Industry-funded research is always biased toward favorable results.
"Always" is too strong: some industry-funded studies are rigorous and honest. The concern is systematic, not universal: on average, funding source predicts outcome in ways that independent replication often does not support.
A well-cited paper is probably right. Citation counts reflect influence, not accuracy.
Papers get cited because they tell a useful or interesting story, whether or not the story holds up to scrutiny. Many highly-cited results in software engineering have failed to replicate.

Check Understanding

What is the difference between p-hacking and HARKing? Can a study engage in both?

p-hacking is running many analyses and selectively reporting the one that gives p < 0.05. HARKing is presenting exploratory findings as if they were predicted hypotheses. A study can engage in both if the researcher explores the data (p-hacking), finds a pattern, then writes the paper as if that pattern was hypothesized in advance (HARKing). Both inflate false positive rates and make the literature look more certain than it is.

A paper reports 12 comparisons across different subgroups and finds that one is significant at p = 0.04. Should you conclude there is a real effect? Why or why not?

No. With 12 independent comparisons at α = 0.05, you expect 0.6 false positives by chance. A single significant result from 12 comparisons is entirely consistent with chance, and with p = 0.04 (just barely significant), it is especially suspicious. The appropriate response is to apply a multiple comparisons correction (such as Bonferroni, which would require p < 0.004 for any individual test) and treat the result as preliminary until replicated.

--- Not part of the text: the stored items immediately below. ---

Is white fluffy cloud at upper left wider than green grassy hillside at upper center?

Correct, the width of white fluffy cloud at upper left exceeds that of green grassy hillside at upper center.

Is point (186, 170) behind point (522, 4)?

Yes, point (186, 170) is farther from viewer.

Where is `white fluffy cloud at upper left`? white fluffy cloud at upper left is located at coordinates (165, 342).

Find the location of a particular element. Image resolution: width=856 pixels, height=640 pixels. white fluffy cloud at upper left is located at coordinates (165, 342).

What is the file drawer problem and how does it affect the credibility of published research?

The file drawer problem refers to the tendency for studies that found no significant effect to go unpublished. Because journals prefer positive results, researchers are less ikely to submit null findings. The consequence is that the published literature overrepresents positive findings: if you read all studies on a topic, you will see more support for effects than actually exists in the world. Meta-analyses that include only published studies inherit this bias.

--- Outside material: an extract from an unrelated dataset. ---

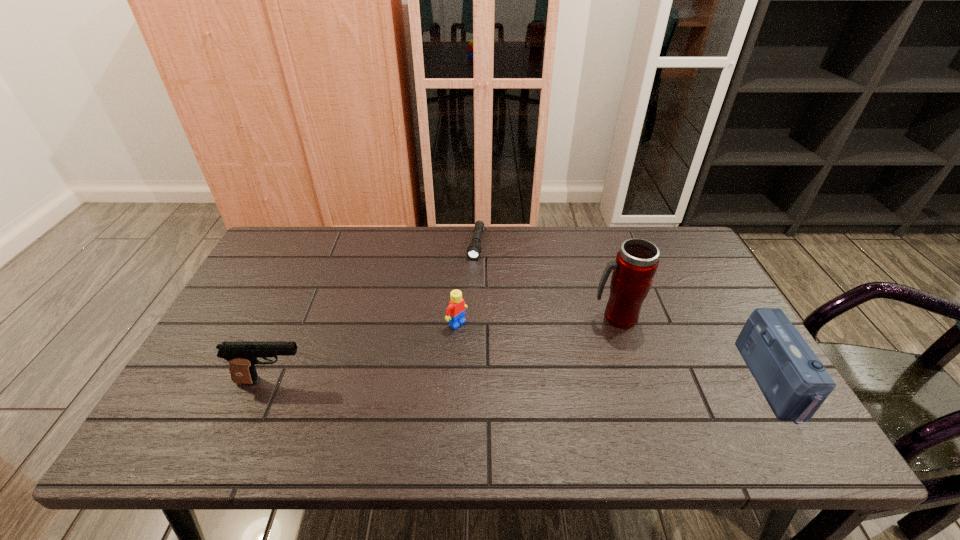
I want to click on free location that satisfies the following two spatial constraints: 1. on the back side of the flashlight; 2. on the left side of the Lego, so tap(461, 244).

The following abstract contains a claim that is not supported by typical RCT design. Identify and explain the problem: "Our randomized controlled trial shows that developers using our tool are more productive. We therefore recommend that all engineering teams adopt it."

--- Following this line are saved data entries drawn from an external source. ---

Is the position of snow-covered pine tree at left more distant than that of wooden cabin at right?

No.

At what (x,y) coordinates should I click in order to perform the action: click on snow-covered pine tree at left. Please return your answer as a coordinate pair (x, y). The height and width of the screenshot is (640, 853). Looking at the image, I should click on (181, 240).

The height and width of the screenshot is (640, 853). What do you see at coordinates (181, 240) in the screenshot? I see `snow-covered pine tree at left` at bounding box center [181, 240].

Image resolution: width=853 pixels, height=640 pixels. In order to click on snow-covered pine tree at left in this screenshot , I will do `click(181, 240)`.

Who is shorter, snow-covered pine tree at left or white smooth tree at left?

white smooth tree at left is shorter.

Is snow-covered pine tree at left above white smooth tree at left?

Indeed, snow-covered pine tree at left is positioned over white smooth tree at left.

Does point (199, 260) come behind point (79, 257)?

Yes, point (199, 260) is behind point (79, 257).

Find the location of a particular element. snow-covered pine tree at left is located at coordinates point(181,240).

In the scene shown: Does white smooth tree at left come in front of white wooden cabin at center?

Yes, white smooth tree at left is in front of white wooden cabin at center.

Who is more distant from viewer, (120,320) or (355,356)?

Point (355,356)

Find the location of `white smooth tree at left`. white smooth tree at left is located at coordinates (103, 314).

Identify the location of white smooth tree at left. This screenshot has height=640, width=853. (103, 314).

An RCT establishes that the treatment caused an outcome in the studied population under the studied conditions. "More productive" in an RCT typically means "faster at the specific task used in the study". The recommendation to "all engineering teams" is an external validity claim: that the effect generalizes beyond the study's sample (often students or volunteers at one organization), task (often artificial or narrow), and context. Most SE experiments cannot support broad adoption recommendations because their external validity is limited.

Exercises

Apply the Checklist (20 minutes)

Apply the checklist from this lesson to [Peng2023] or [McKinsey2023]. For each item, give a one-sentence verdict and one piece of evidence from the paper that supports your verdict.

Funnel Plot Interpretation (15 minutes)

Search for a meta-analysis of any software engineering practice (code review, pair programming, TDD, etc.) that includes a funnel plot. Describe what the funnel plot shows. Is there evidence of publication bias? If the funnel is asymmetric, what does that suggest about the true effect size compared to what the published literature reports?

Find the Spin (15 minutes)

Find a research paper or industry report about AI tools and developer productivity published in the last two years. Identify one place where the authors' conclusions go beyond what their methods can support (what a statistician would call "spin".) Write two sentences: one quoting the overclaimed statement, one describing what the evidence actually shows.